This morning, seriously, I'm not making this up: I and two of my lovely seniors made presentations at a high school leadership conference in Western Mass. My assigned topic was "Strategies for Effective Communication in Climates of Conflict." I basically boiled my introductory course ("Christian Perspectives on Communication Arts") down to a 45 minute interactive lecture. My main points: communication is about being with and connecting, not winning; what distinguishes the communication of a Christ-follower from that of someone else is its purpose; the purpose of communication is to bring about shalom; shalom, more specifically than "peace," can be understood as "the presence of God in everyday life." A Christ-following communicator rejects, or (better) adds to the basic communication model of "sender - text - receiver" which assumes a unidirectional arrow, in favor of the model of exchange. It's not communication unless there's connection and participation by at least two individuals, and the best communication reflects God's character (including love and peace), in conflict and anytime. (I ended with some tangible strategies, but not before the following, non-made-up event occured.)
Remember, I am not exaggerating: one of the mothers in attendance (this was a gathering of Christian high schoolers who are pegged as "leaders" from around the northeast, I guess accompanied by mothers and teachers from Christian schools) raised her hand and said, "I don't get why you keep referring to communication as 'connecting.' What if I just want to get someone to listen to what I have to say? I don't care if they understand me or my 'worldview.' I just want them to listen to my message. Jesus didn't try to 'connect' with the Pharisees, he just said, 'you brood of vipers!'"
Strategy #1: refrain from eyes popping out, looking around the room to see if I'm being "punked," or saying, "um, did you just say 'I don't care' about the people you're 'communicating' with?" or, "what part of 'incarnation, God becoming man' didn't try to connect?"
Strategy #2: repeat definitions of communication that I accept, and allow her to disagree with those.
Strategy #3: come on!!!
She has a point. Sometimes you have to discern that some broods of vipers are incapable of connecting (unwilling? unready? unworthy of the effort?).

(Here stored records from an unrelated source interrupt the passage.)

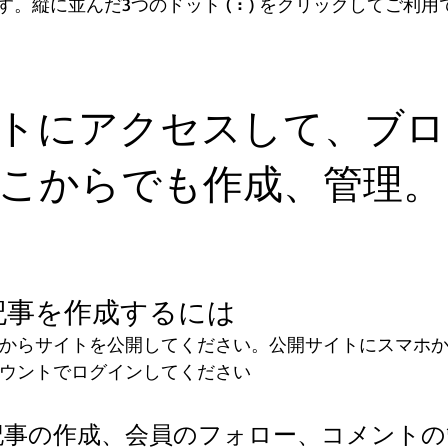
。縦に並んだ3つのドット ( ⠇) をクリックしてご利
トにアクセスして、ブロ
こからでも作成、管理。
記事を作成するには
ディタからサイトを公開してください。公開サイトにスマホ
アカウントでログインしてください
記事の作成、会員のフォロー、コメントの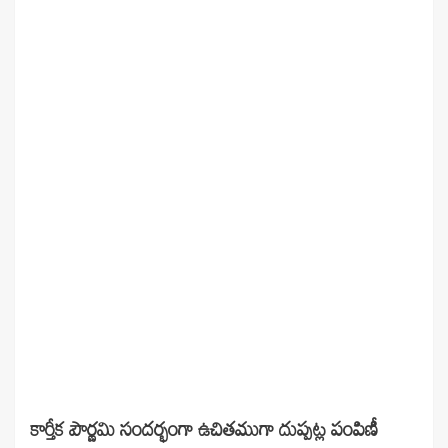
కార్తీక పౌర్ణమి సందర్భంగా ఉచితముగా దుప్పట్ల పంపిణీ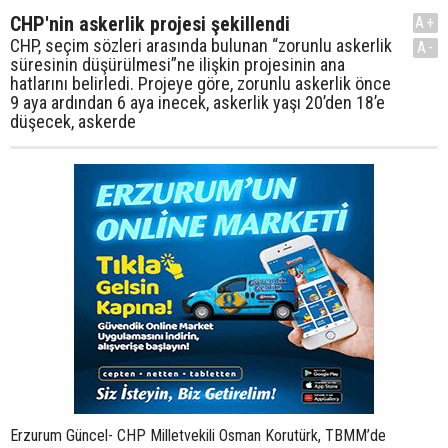
CHP'nin askerlik projesi şekillendi
A+
CHP, seçim sözleri arasında bulunan “zorunlu askerlik
A-
süresinin düşürülmesi”ne ilişkin projesinin ana
hatlarını belirledi. Projeye göre, zorunlu askerlik önce
9 aya ardından 6 aya inecek, askerlik yaşı 20’den 18’e
düşecek, askerde
Erzurum Güncel- CHP Milletvekili Osman Korutürk, TBMM’de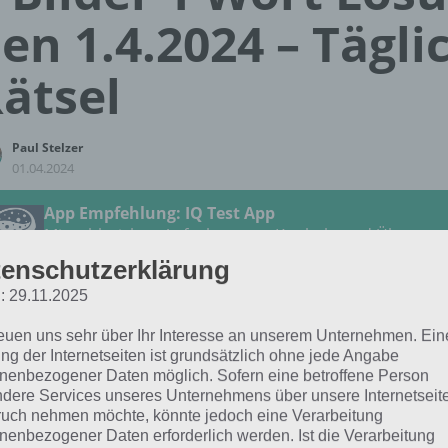
en 1.4.2024 – Tägli
ätsel
Paul Stelzer
01.04.2024
App Empfehlung: IQ Test App
Mit zahlreichen Aufgaben zum Knobeln und Üben
JETZT KOSTENLOS HERUNTERLADEN
enschutzerklärung
: 29.11.2025
 Lösung für das tägliche Rätsel vom 1.4.2024 zu Gemütli
reuen uns sehr über Ihr Interesse an unserem Unternehmen. Ein
4 in 4 Bilder 1 Wort. Wenn du dort aktuell feststeckst, hie
ng der Internetseiten ist grundsätzlich ohne jede Angabe
nenbezogener Daten möglich. Sofern eine betroffene Person
dere Services unseres Unternehmens über unsere Internetseite
BAD
uch nehmen möchte, könnte jedoch eine Verarbeitung
nenbezogener Daten erforderlich werden. Ist die Verarbeitung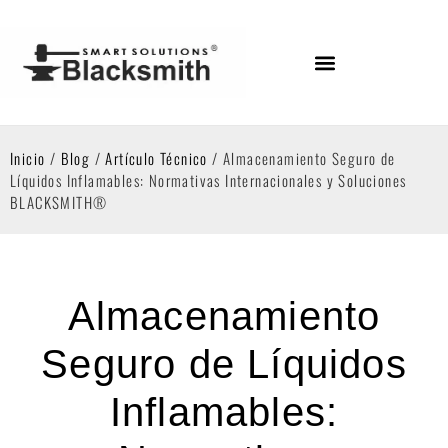
Inicio
/
Blog
/
Artículo Técnico
/ Almacenamiento Seguro de
Líquidos Inflamables: Normativas Internacionales y Soluciones
BLACKSMITH®
Almacenamiento
Seguro de Líquidos
Inflamables: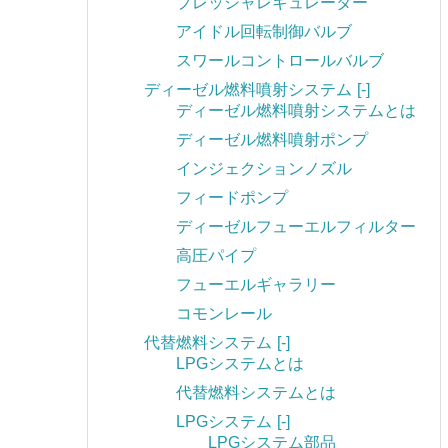
プレッシャレギュレーター
アイドル回転制御バルブ
スワールコントロールバルブ
ディーゼル燃料噴射システム
[-]
ディーゼル燃料噴射システムとは
ディーゼル燃料噴射ポンプ
インジェクションノズル
フィードポンプ
ディーゼルフューエルフィルター
高圧パイプ
フューエルギャラリー
コモンレール
代替燃料システム
[-]
LPGシステムとは
代替燃料システムとは
LPGシステム
[-]
LPGシステム部品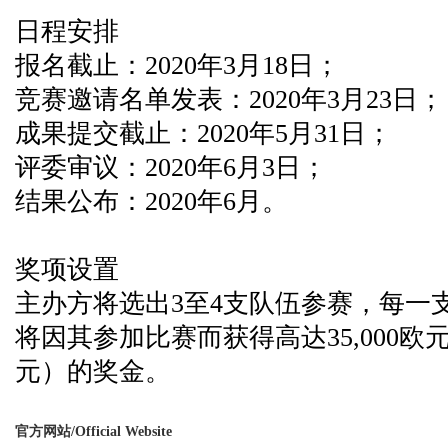
日程安排
报名截止：2020年3月18日；
竞赛邀请名单发表：2020年3月23日；
成果提交截止：2020年5月31日；
评委审议：2020年6月3日；
结果公布：2020年6月。
奖项设置
主办方将选出3至4支队伍参赛，每一
将因其参加比赛而获得高达35,000欧元（
元）的奖金。
官方网站/Official Website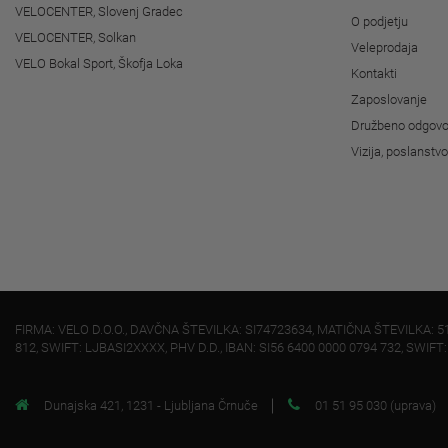
VELOCENTER, Slovenj Gradec
O podjetju
VELOCENTER, Solkan
Veleprodaja
VELO Bokal Sport, Škofja Loka
Kontakti
Zaposlovanje
Družbeno odgovo
Vizija, poslanstv
FIRMA: VELO D.O.O., DAVČNA ŠTEVILKA: SI74723634, MATIČNA ŠTEVILKA: 5
812, SWIFT: LJBASI2XXXX, PHV D.D., IBAN: SI56 6400 0000 0794 732, SWIFT
Dunajska 421, 1231 - Ljubljana Črnuče
01 51 95 030 (uprava)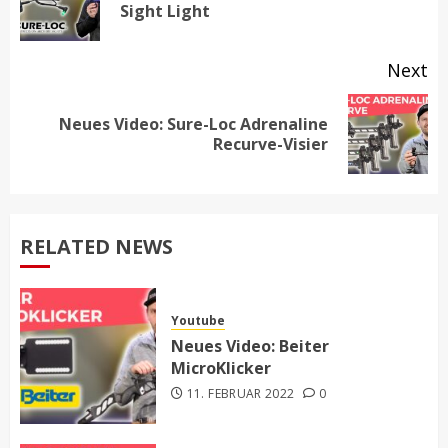
Sight Light
po
Next
Neues Video: Sure-Loc Adrenaline
Next
Recurve-Visier
post:
RELATED NEWS
Youtube
Neues Video: Beiter
MicroKlicker
11. FEBRUAR 2022
0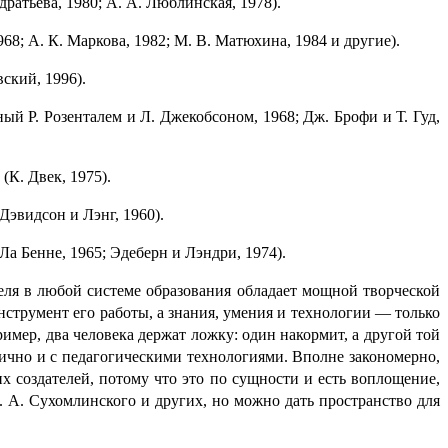
ратьева, 1980; А. А. Люблинская, 1978).
8; А. К. Маркова, 1982; М. В. Матюхина, 1984 и другие).
ский, 1996).
ый Р. Розенталем и Л. Джекобсоном, 1968; Дж. Брофи и Т. Гуд,
(К. Двек, 1975).
 Дэвидсон и Лэнг, 1960).
а Бенне, 1965; Эдеберн и Лэндри, 1974).
еля в любой системе образо­ва­ния обладает мощной творче­ской
нструмент его работы, а знания, умения и техно­ло­гии — только
ример, два человека держат ложку: один накормит, а другой той
и с педаго­ги­че­ски­ми техно­ло­ги­я­ми. Вполне законо­мер­но,
х созда­те­лей, потому что это по сущности и есть воплощение,
 А. Сухомлинского и других, но можно дать простран­ство для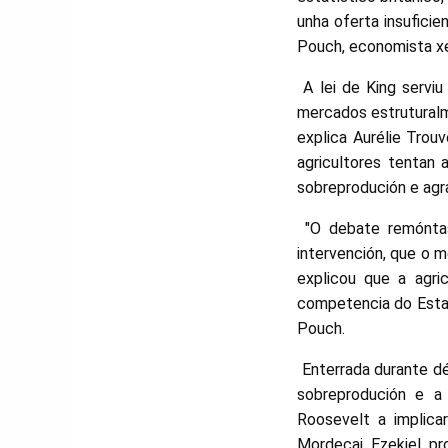
unha oferta insuficie
Pouch, economista xe
A lei de King servi
mercados estruturalme
explica Aurélie Trou
agricultores tentan
sobreprodución e agr
"O debate remóntase
intervención, que o m
explicou que a agri
competencia do Estado
Pouch.
Enterrada durante dé
sobreprodución e a
Roosevelt a implic
Mordecai Ezekiel pr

Later, during our second session, on the odd topic of "Have You Considered Communication Arts for Your Future?", I was talking about the commonly accepted functions of communication, and about the metaphor of the funhouse mirror for mediated communication. It reshapes and reflects reality. It doesn't deny reality, it just represents it in ways which draw our attention to various aspects of reality in different ways, with different intensities. All communication is mediated, I said. I talked about the "agenda setting theory" of media, which claims that media tell us not what to think, but what to think about. All our communication, I said, sets agendas. We're always making a choice about what to emphasize and how to represent it, and we communicate our priorities through what we choose to talk about. A mother (a different one!) angrily raised her hand in the back of the room. "Why would we want to reshape the truth? I'm offended by The Media, because they reshape truth. We should just tell the truth." I attempted to illustrate to the group the inadequacy of claiming to "tell the truth" by acting out what it would look/sound like if I "told the truth, the whole truth and nothing but the truth" when someone asked me how I am ("I'm fine, well I have kind of an itch in the back of my throat, you know I'm a little distracted because my bank seems to have made an error on my checking account last night, man am I glad we have a long holiday weekend, it sure is hot in here..."). When I say "I'm fine," or answer in different, more/less elaborate ways, I am telling truth. I'm not lying. But, we choose which pieces of truth are appropriate and effective to tell at which times, to which people. Like Jesus, when asked who he was, sometimes was cryptic, sometimes direct, sometimes just asked a question right back. But he didn't lie, he told (mediated) a particularly shaped (emphasized) truth.
Randy Stonehill had a song in the early 80's (no, not "American Fastfood, what a stupid way to die"; no, not "Turning 30"; no, not "Christmas at Denny's" - well, okay, he had those songs, too). It was called "Angry Young Men," and if I remember rightly, it was about how God wants angry young men. At the time (in my teens), I adamantly agreed. This wasn't very far removed from when I told a friend in elementary school that she was in danger of hell for believing in Santa Claus. (I know, proof-textly, that Jesus got mad. Wasn't it at the uptight, fight-picking religious nuts?)
Now I wonder: (1) why are mothers (not students) asking questions at high school leadership conferences, and (b) why are Christians so scared of being "wrong" or of "losing" that they cannot conceive of the subordination of truth to love, the value of vulnerability, the idea that life is not a mud wrestling contest?
As I think back over this experience, and Those People, I will try to practice what I preach and remember that they (and we) are fully human, they (and we) are loved by God, and we're always in process.
p.s. I just agreed (on three hours' sleep and four hours of driving and two hours of presenting/being accosted by culture-phobic mothers) to be "the donkey" in my church's Christmas play this year.